Date: Tue, 21 May 2002 18:28:43 -0400 (EDT)
Message-Id: <a0510030bb9107995001b@[65.217.30.61]>
To: Sergey Melnik <melnik@db.stanford.edu>
From: pat hayes <phayes@mail.coginst.uwf.edu>
Cc: w3c-rdfcore-wg@w3.org

>At the last telecon we briefly discussed the issue related to the 
>semantics of literals.
>
>Per F2F decision, the literals have three components (unicode 
>string, language tag, and a bit). This representation may not be the 
>best. Here are several concerns:
>
>(1) Interpretation
>
>It is unclear what the literals represent. It seems that a literal can denote
>
>	a) a character string
>	b) a word in a natural language
>	c) an XML tree
>	d) an abstract structure that consists of a string,
>            a tag, and a bit.
>
>Choice d) seems ugly if we think of RDF as a foundation for the SW. 
>If we go for a)-c), then the literals become polymorphic... 
>Furthermore, defining rules for comparing trees and words seems 
>counterproductive.
>
>(2) Extensibility
>
>The language tags keep evolving. How do we accommodate new language 
>encoding schemes gracefully?
>
>The current XML standard may be surpassed. How do we indicate what 
>particular XML encoding or canonical form (or maybe a completely 
>different graph-like structure) is used?
>
>
>In short, I think that we might be doing a bad job on literals. I'm 
>afraid that additional difficulties may arise in datatyping (e.g., 
>we might need to deal with XML trees in lexical spaces of datatypes).
>
>BTW, did TimBL and DanC, the original issue raisers, finally take a 
>position to the F2F decision (comp. [1])? Unfortunately, I missed 
>that F2F.

I also missed it.
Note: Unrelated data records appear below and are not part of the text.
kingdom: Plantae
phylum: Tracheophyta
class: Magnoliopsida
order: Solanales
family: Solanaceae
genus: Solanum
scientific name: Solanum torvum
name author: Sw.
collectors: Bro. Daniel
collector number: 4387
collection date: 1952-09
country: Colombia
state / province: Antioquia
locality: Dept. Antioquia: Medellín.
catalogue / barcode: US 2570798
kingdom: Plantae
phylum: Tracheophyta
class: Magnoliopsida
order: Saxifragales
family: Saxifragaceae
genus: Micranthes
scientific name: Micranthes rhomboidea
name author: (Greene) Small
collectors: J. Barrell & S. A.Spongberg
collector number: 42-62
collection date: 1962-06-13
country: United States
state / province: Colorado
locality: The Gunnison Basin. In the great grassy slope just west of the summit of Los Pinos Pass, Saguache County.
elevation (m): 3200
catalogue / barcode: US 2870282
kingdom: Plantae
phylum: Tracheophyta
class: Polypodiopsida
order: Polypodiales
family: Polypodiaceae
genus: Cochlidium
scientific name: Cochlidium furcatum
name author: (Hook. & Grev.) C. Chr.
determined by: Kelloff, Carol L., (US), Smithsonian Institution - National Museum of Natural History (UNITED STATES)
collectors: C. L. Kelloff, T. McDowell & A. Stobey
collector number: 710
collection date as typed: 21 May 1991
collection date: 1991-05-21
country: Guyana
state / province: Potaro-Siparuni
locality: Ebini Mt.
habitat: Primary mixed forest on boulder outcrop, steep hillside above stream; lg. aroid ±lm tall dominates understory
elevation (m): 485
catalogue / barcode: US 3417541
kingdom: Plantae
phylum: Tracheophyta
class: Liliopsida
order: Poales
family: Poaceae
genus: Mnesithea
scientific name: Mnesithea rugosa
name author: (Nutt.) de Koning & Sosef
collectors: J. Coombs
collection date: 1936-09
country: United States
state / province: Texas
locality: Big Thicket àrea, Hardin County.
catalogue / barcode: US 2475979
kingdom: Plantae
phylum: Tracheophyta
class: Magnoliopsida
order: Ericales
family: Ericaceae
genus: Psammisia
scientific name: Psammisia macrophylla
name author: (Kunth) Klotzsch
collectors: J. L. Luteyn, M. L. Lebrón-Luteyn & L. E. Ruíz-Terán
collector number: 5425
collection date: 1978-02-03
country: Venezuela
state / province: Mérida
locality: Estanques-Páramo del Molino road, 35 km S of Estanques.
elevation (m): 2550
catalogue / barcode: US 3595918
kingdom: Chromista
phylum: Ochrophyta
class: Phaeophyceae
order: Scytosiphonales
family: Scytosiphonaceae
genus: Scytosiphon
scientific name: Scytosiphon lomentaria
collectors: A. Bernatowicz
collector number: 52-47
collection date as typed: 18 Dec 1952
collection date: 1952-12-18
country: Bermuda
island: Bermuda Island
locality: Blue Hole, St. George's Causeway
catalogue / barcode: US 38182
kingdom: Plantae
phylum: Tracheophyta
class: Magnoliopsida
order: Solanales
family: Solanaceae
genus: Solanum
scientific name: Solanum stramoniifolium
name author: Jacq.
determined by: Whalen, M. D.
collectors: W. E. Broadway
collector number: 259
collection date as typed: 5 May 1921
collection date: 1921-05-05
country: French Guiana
My understanding of the decision was that a literal 
is best thought of as a unicode character string plus some additional 
decorations whose function is to record XML-specific syntactic 
information which has no RDF semantic content but which RDF 
nevertheless needs to record in order to properly permit 
round-tripping from XML. In particular, both your b and c are ruled 
out: the correct syntactic answer is d, but the model theory can 
treat d as though it were a.

>  A cleaner solution might be/have been to leave literals as strings 
>and to use bNodes with special properties for representing words and 
>XML structures.

That would be cleaner in the RDF graph but would probably break the RDF/XML.

Pat



-- 

Received on Wednesday, 22 May 2002 08:23:14 UTC